Notice: When updating to a newer version of a dictionary, restart (NOT RESET) your Kindle after copying it, or you will run into bugs like this or this. This is due to a decade old firmware bug that was not fixed yet, if you want it fixed, call Amazon support and tell them about it. They seem to think people don't use dictionary features that much, prove them wrong.

FAQ

  • How do I use this on Kindle for PC?
    • Follow steps in this thread.
  • Formatting could be better
    • Am aware. I plan on making it prettier + including all the inflected forms in the definition. TODO.
  • There is a missing/incorrect word definition!
    • The word is most likely missing on Wiktionary. Add it there or at least add it as a request here: https://en.wiktionary.org/wiki/Wiktionary:Requested_entries_(Norwegian)
    • It may have been added to Wiktionary since the last update of my dictionary.
    • If you are sure it is neither, it might be an issue with the Wiktionary parser I am using or with one of my scripts. Tell me about it!
  • Could you do an EN>NO dictionary too?
    • No, I have no interest in doing so.
  • I can't use Kindle search bar to search in this dictionary!
    • This is a Kindle-specific issue, read the linked Reasoning below for a workaround.
  • The dictionary doesn't register as a Norwegian one, I have to manually select it per book!
    • This is on purpose, both dictionaries are marked as en-us>en-us otherwise it is impossible to search through them via the Dictionary search function on Kindle. Reasoning
  • Known issues
    • "var" shows the entry for "vår" etc. This is a Kindle firmware issue and I can't do anything to fix it. Call up Amazon.
    • Genitive forms are not in the dictionary. For example "verdens".

Dev notes

UpdateEverything.sh is the script to execute to generate the dictionary, it'll run all the needed subscripts.

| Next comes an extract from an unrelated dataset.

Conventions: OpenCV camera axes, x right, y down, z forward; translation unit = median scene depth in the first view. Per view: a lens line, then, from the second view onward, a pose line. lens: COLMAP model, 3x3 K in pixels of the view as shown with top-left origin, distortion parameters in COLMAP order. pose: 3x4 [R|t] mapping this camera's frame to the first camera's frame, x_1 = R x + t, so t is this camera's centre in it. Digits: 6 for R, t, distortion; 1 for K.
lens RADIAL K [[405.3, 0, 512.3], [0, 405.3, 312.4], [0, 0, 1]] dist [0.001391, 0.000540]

Resulting dictionaries are going to end up in 4_finalDictionary.

First the script runs index.js in 1_wordlists via node to generate a list of words to scrap.

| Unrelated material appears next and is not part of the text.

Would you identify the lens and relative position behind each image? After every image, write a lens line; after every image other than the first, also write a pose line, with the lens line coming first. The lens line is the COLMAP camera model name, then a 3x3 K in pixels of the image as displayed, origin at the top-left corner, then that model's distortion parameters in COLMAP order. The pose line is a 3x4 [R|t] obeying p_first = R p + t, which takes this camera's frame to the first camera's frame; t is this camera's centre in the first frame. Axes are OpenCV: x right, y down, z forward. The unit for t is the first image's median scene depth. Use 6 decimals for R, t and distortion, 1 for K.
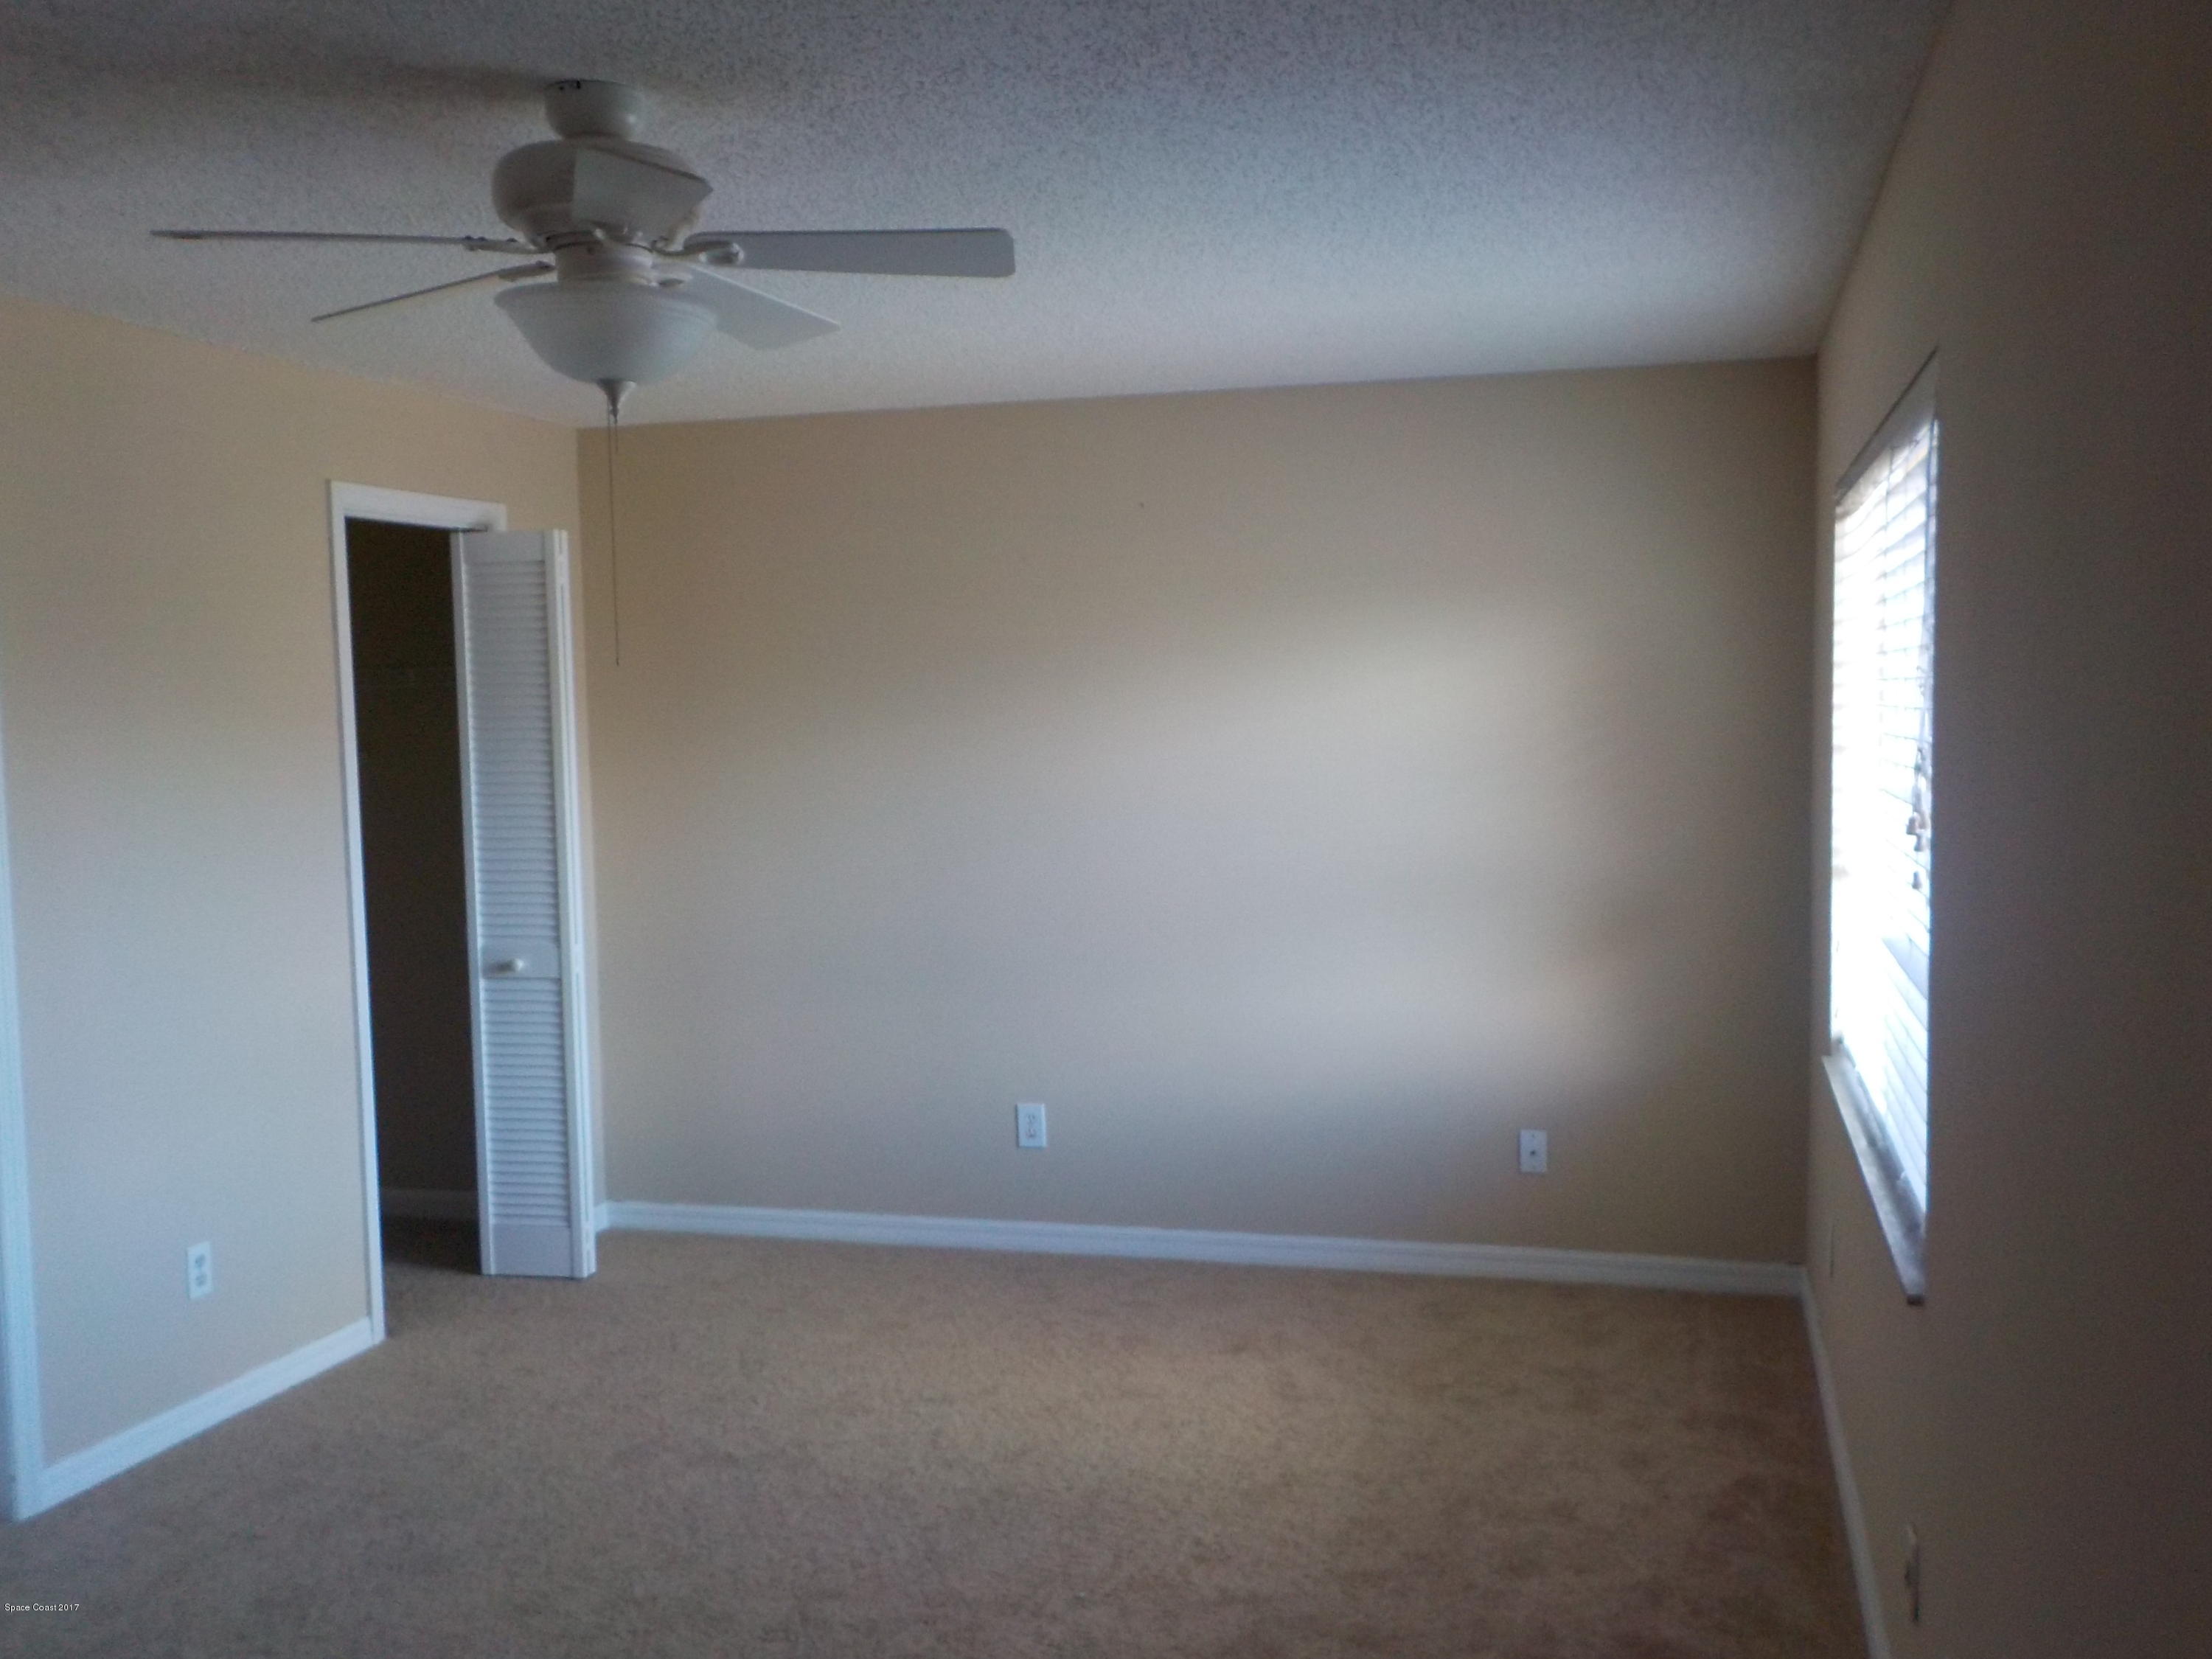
lens RADIAL K [[2000.6, 0, 1183.9], [0, 2000.6, 872.1], [0, 0, 1]] dist [0.078524, -0.294014]
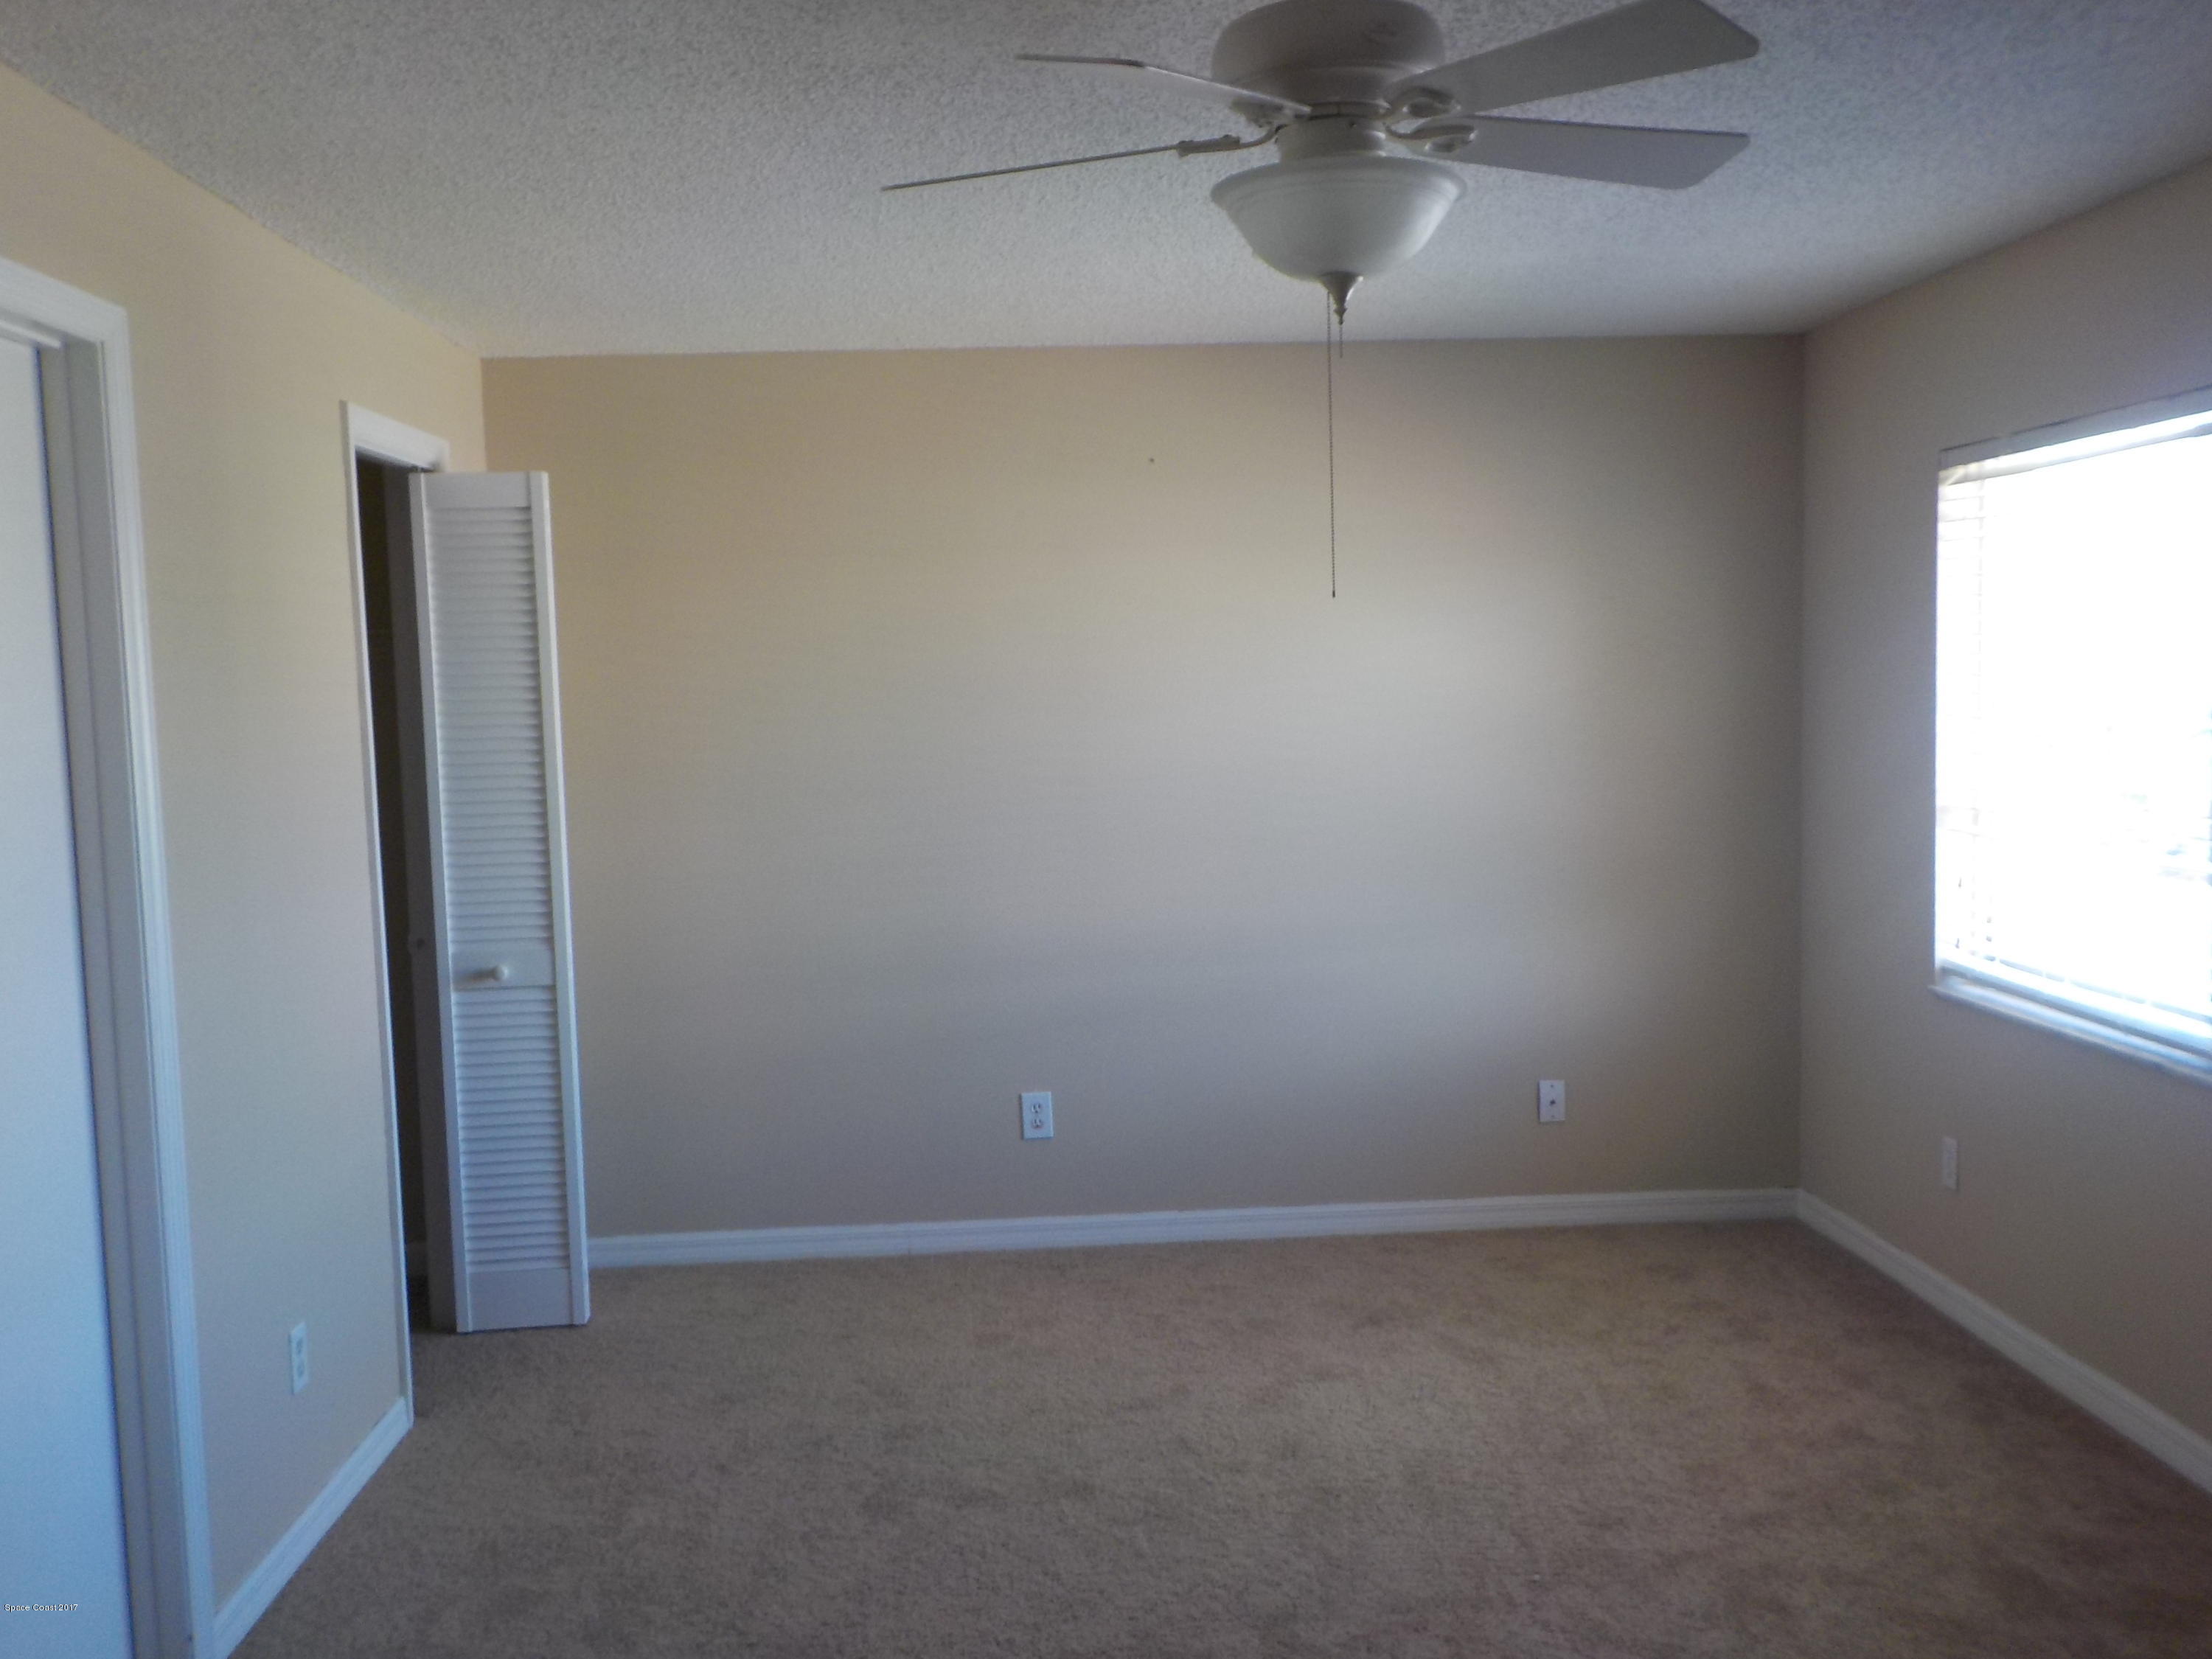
lens RADIAL K [[1989.8, 0, 1117.3], [0, 1989.8, 861.6], [0, 0, 1]] dist [-0.001053, -0.009704]
pose [[0.952590, -0.037224, 0.301971, -0.338818], [0.037004, 0.999294, 0.006451, 0.002690], [-0.301998, 0.005029, 0.953295, 0.100794]]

Then it runs scrap.py from the root folder which scraps the whole wordlist into separate .json files. This will take an hour or two, and has a bug - seems like from time to time wiktionary fails to load(?) and the entry for that word just does not get scrapped.

  • You need to change the venv in scrap.py to one of your own and have wiktionaryparser installed in the venv through pip.
virtualenv wikivirtpython
source ~/wikivirtpython/bin/activate
pip install --upgrade wiktionaryparser

Then it runs json2txt_inf.php in 3_definitionsAndInflections, which is a PHP script that processes the scrapped .json files and turns them into definition(.txt) and inflection(.inf) files.

Then it runs makemobi.sh in 4_finalDictionary, which runs some tests to detect broken unicode(shouldn't happen), cats the .inf and .txt files from 3_definitionsAndInflections, runs tab2opf.py which is an old modified Python2 script to generate .html and .opf files. Finally it runs kindlegen.exe through WINE against the .opf files to generate the final .mobi dictionary.

If a connected Kindle is detected, it'll copy the .mobi files on it too.

License

Everything unless mentioned otherwise is licensed under AGPLv3. That is everything but index.js responsible for wordlist generation(MIT), the wordlist , inflection list and definition list(whatever license Wiktionary uses), tab2opf(GPLv3+) and kindlegen/mobigen binaries(proprietary I assume).